I’m not even putting pictures here; it’s too gloomy.
I have always described my house to first-time visitors as ‘the one with all the plants’. This has been true but, until this year, they have mostly been largish shrubs and perennial thugs: Japanese anemones, hardy geraniums, evening primroses, escallonia and winter Jasmine. More delicate plants came, and often went. Watering was a pain and consequently the plants at the front had to survive on less water and less food, less often than their counterparts in the back garden. Those in pots often objected.
This year all that changed with the arrival of The Tap. I have sung its praises before but it’s only now that I am realising the full potential for the front garden. I have just given the garden (front and back) its autumn tidy. Most annuals that haven’t done well so far won’t do anything now and the pots need to be made ready for next spring with bulbs and wallflowers. Doing it I realised how well everything in the front garden has done and, perhaps more importantly, that I can now plant almost anything I like there. This is useful as it faces west and has (by my standards) a largish flower bed which is not used to its best at the moment. There was a hebe which overreached itself and had to be cut down (cuttings are growing well in pots so, in theory, I could repeat the cycle). At present the bed contains a large pink, elderly but brilliant rose at one end, an evening primrose and an enthusiastic pink hardy geranium which has taken over the space and flowered all summer but could happily breathe in a bit.

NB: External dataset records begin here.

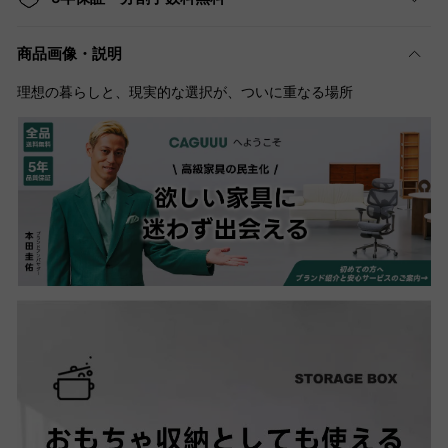
商品画像・説明
理想の暮らしと、現実的な選択が、ついに重なる場所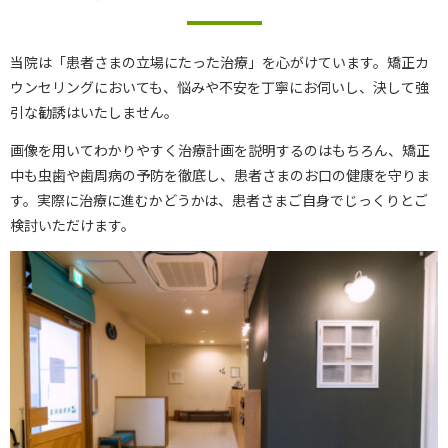
当院は「患者さまの立場にたった治療」を心がけています。矯正カ
ウンセリングにおいても、悩みや不安を丁寧にお伺いし、決して強
引な勧誘はいたしません。
画像を用いてわかりやすく治療計画を説明するのはもちろん、矯正
中も虫歯や歯周病の予防を徹底し、患者さまのお口の健康を守りま
す。実際に治療に進むかどうかは、患者さまご自身でじっくりとご
検討いただけます。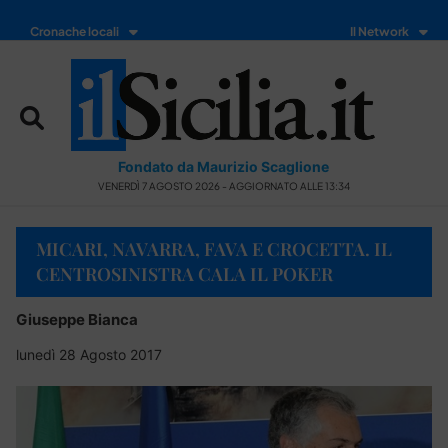
Cronache locali
Il Network
Fondato da Maurizio Scaglione
VENERDÌ 7 AGOSTO 2026 - AGGIORNATO ALLE 13:34
MICARI, NAVARRA, FAVA E CROCETTA. IL
CENTROSINISTRA CALA IL POKER
Giuseppe Bianca
lunedì 28 Agosto 2017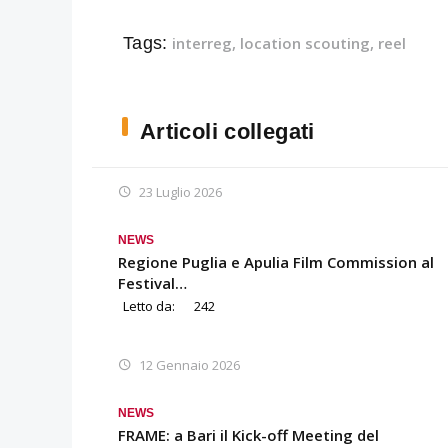
Tags:
interreg
,
location scouting
,
reel
Articoli collegati
23 Luglio 2026
NEWS
Regione Puglia e Apulia Film Commission al
Festival…
Letto da:
242
12 Gennaio 2026
NEWS
FRAME: a Bari il Kick-off Meeting del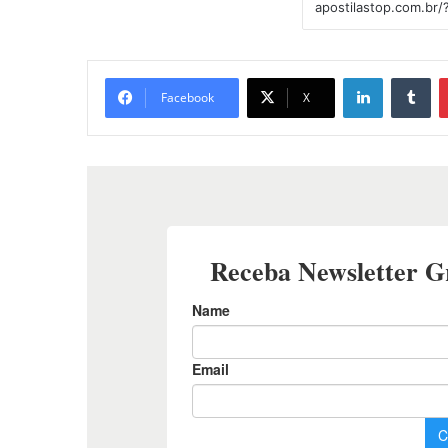
Linkedin
Tu
Facebook
X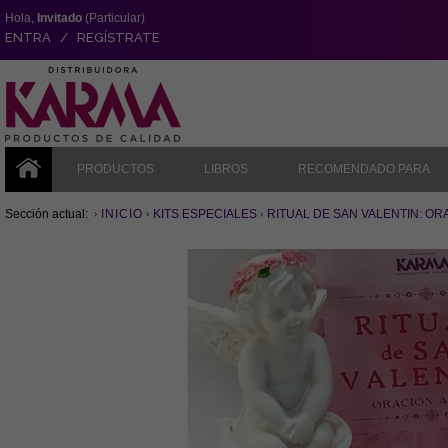
Hola,
Invitado
(Particular)
ENTRA / REGÍSTRATE
PRODUCTOS
LIBROS
RECOMENDADO PARA
Sección actual:
INICIO
KITS ESPECIALES
RITUAL DE SAN VALENTIN: OR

I’ve moved some pots from the back and have repotted a Chinese foxglove and some English ones into nicer (new) pots and put them by the front door. I shall also plant more roses: a climber by the door and another shrub in the flower bed. The tap has meant that I’ve gained about a third more practical planting space.
The back garden gives me seclusion but the front provides a beautiful, ever-changing screen between me and the outside world. The table in the bay window is my default place for doing most things and it now looks onto a wonderful plant-filled world. In particular a growing (in both senses) collection of grasses. All cats eat grass occasionally – ideally plain grass. Mine favours ornamental cultivars and last year she kept a previously-flourishing Imperator rubra down to a neat 1 ½ inches. In spring I divided it into two pots and put them onto the front window sill where they grew to a much happier 18 or so inches and glowed brilliantly when the sun shone on them. A fescue (Festuca glauca ‘Elijah Blue’) sits beside them like a blue hedgehog and screening the next part of the bay is a wafty Pennisetum ‘Fireworks’ and a delightfully stripey Miscanthus ‘Zebrinus’. I’ve just planted camassias (C. quamash) which I hope will complete the screen next summer. For years I never understood why people liked grasses, now I am completely seduced by their gentle charms.
Working in the front garden is pleasantly sociable. People smile as they walk past and often say how much they enjoy walking past my house. Yesterday a teenage boy stopped. I assumed he was going to ask directions or the time but no, he simply said how much he liked my garden. I could not have been more pleased. For a short amount of a builder’s time and a few pounds my garden is transformed. Before we tell everyone not to pave over their front gardens we should, perhaps, suggest that they install a tap.